Sekilas tentang Create Tiled Clones
Create Tiled Clones digunakan untuk melakukan kloning object dengan menciptakan satu kelompok object yang terdiri beberapa object dalam waktu bersamaan secara otomatis.
Posisi object yang dihasilkan berjejer dengan salah satu object dan menumpuk persis di atas object asli.


Berikut penjelasan sederhana penggunaan fitur ini:
Saya asumsikan bahwa pada halaman Inkscape yang sedang dijalankan sudah terdapat object dengan ukuran 2 x 2 cm, seleksi object tersebut, arahkan kursor pada Menu Bar => klik Edit => Clone => Create Tiled Clones

Pada jendela pengaturan Create Tiled Clones lakukan pengaturan sebagai berikut
Pada Tab Symmetry pilih P1: simple translation, kemudian isikan angka 5 x 6 pada menu Row, colums. Pindahkan kursor pada tab Shift, kemudian isikan angka 50,0 pada kotak Shift Y: Per row:, begitu juga pada kotak Shift X: Per column: isi dengan angka yang sama.

Catatan

  • Jika sebelumnya Anda sudah mengunakan fitur ini sebaiknya kembalikan ke pengaturan default fitur ini dengan melakukan klik tombol Reset 

Setelah semua pengaturan dianggap sudah sesuai klik tombol Create, maka hasilnya terlihat seperti pada gambar dibawah ini:

Sepintas secara kasat mata jumlah object dari hasil penggunaan fitur ini adalah sesuai jumlah perkalian angka pada kotak Row dan column, tapi sebenarnya jumlahnya lebih 1 (satu) dan object tersebut menumpuk persis pada object pertama (object induk), agar jumlahnya sesuai keinginan hapus saja object yang menumpuk diatas object pertama.

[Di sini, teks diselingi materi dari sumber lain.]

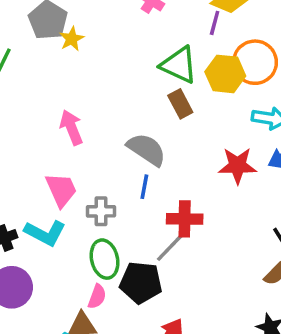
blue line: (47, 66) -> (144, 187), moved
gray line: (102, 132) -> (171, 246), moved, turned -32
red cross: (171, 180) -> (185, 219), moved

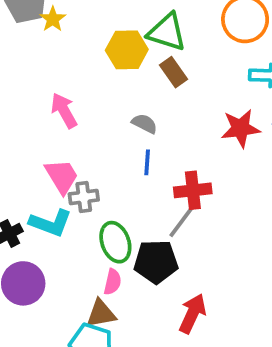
yellow hexagon: (225, 74) -> (127, 50), moved
gray semicircle: (147, 149) -> (145, 124), size x0.6
gray cross: (101, 211) -> (84, 197), moved

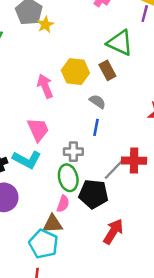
yellow hexagon: (127, 50) -> (75, 72), moved
brown rectangle: (173, 72) -> (107, 70), moved
red cross: (193, 190) -> (134, 161), moved
gray cross: (84, 197) -> (73, 152), moved

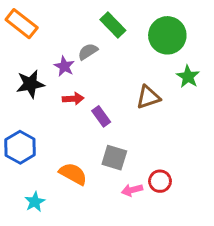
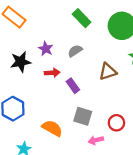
gray semicircle: (88, 52) -> (75, 51), moved
red circle: (160, 181) -> (116, 123), moved

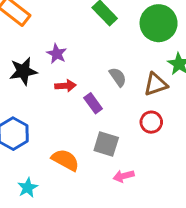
gray semicircle: (75, 51) -> (118, 77), moved, turned 88
brown triangle: (108, 72) -> (156, 84), moved
red circle: (116, 123) -> (151, 122), moved

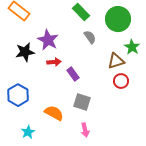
purple star: (57, 54) -> (48, 40), size x1.5
gray semicircle: (118, 77) -> (90, 37), moved
red circle: (151, 122) -> (121, 81), moved
pink arrow: (124, 176) -> (85, 130), moved, turned -88

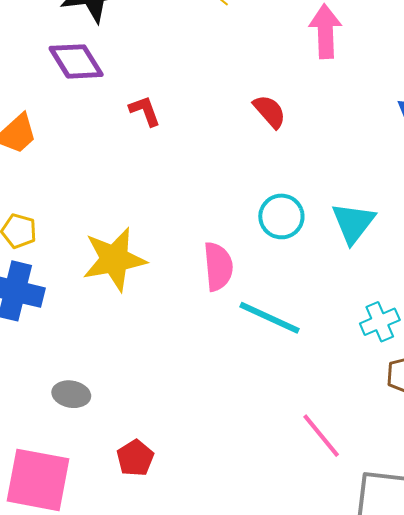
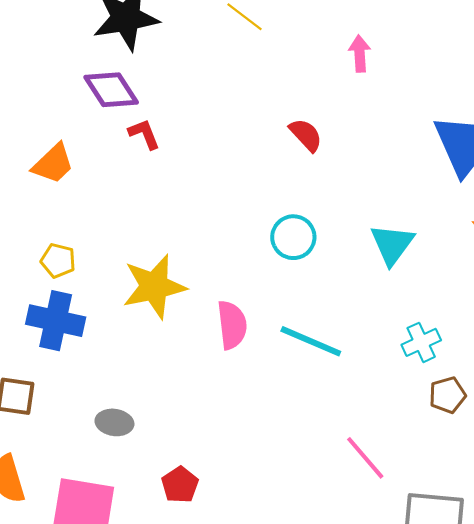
pink arrow: (325, 31) -> (360, 54), size x0.7
red L-shape: (145, 111) -> (144, 134), moved
cyan circle: (281, 216) -> (293, 237), moved
pink semicircle: (218, 266) -> (232, 325), moved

Sebagian object hasil dari penggunaan Create Tiled Clones kadang secara berada diluar halaman (page) untuk mengatur agar object berada didalam halaman dapat dilakukan dengan menggunakan fitur Align and Distribute atau Resize page to content.

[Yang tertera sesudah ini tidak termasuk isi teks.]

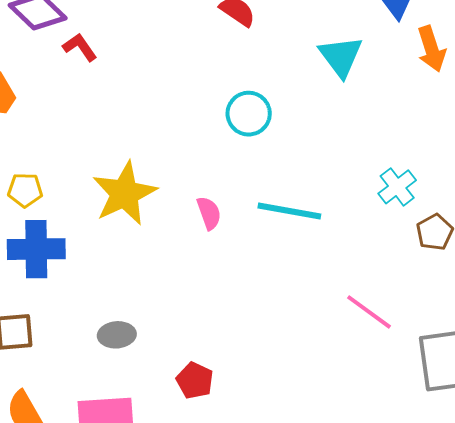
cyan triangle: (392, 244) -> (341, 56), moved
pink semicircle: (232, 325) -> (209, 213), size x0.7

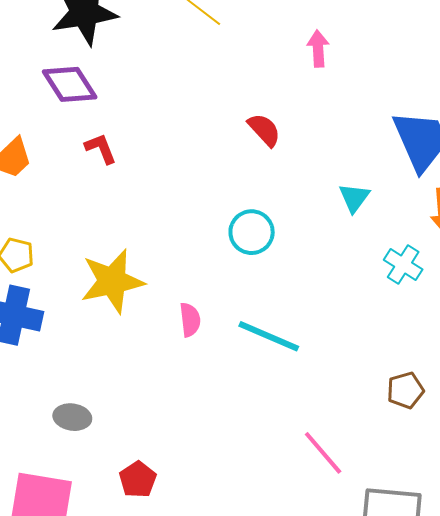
red L-shape: (80, 47) -> (101, 149), moved
cyan triangle: (341, 56) -> (354, 198), size x0.7
cyan cross: (397, 187) -> (403, 265), moved, turned -33

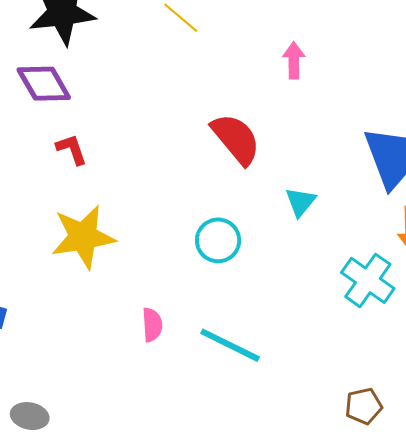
red semicircle: (264, 130) -> (236, 139), size x1.5
cyan triangle: (354, 198) -> (300, 202), moved
cyan cross: (403, 265) -> (368, 280), size x1.4
yellow star: (112, 281) -> (83, 237), moved

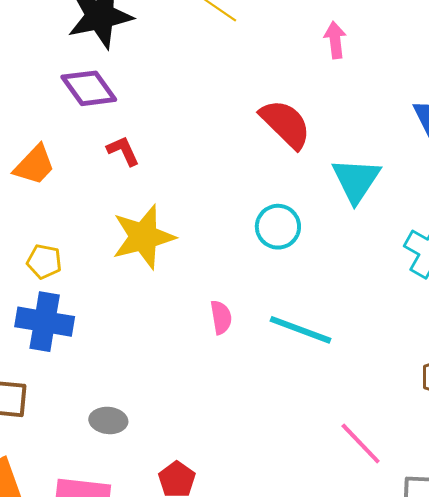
cyan triangle: (300, 202) -> (356, 180), size x1.6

Demikian Artikel sederhana namun cukup lumayan panjang ini terpaksa saya akhiri karena sudah capek ngetiknya. Sebenarnya masih masih terdapat beberapa perbedaan lain antara Transformation di Inkscape dengan di Corel Draw, mungkin kalau ada waktu yang longgar akan saya tulis lagi untuk melengkapi artikel ini.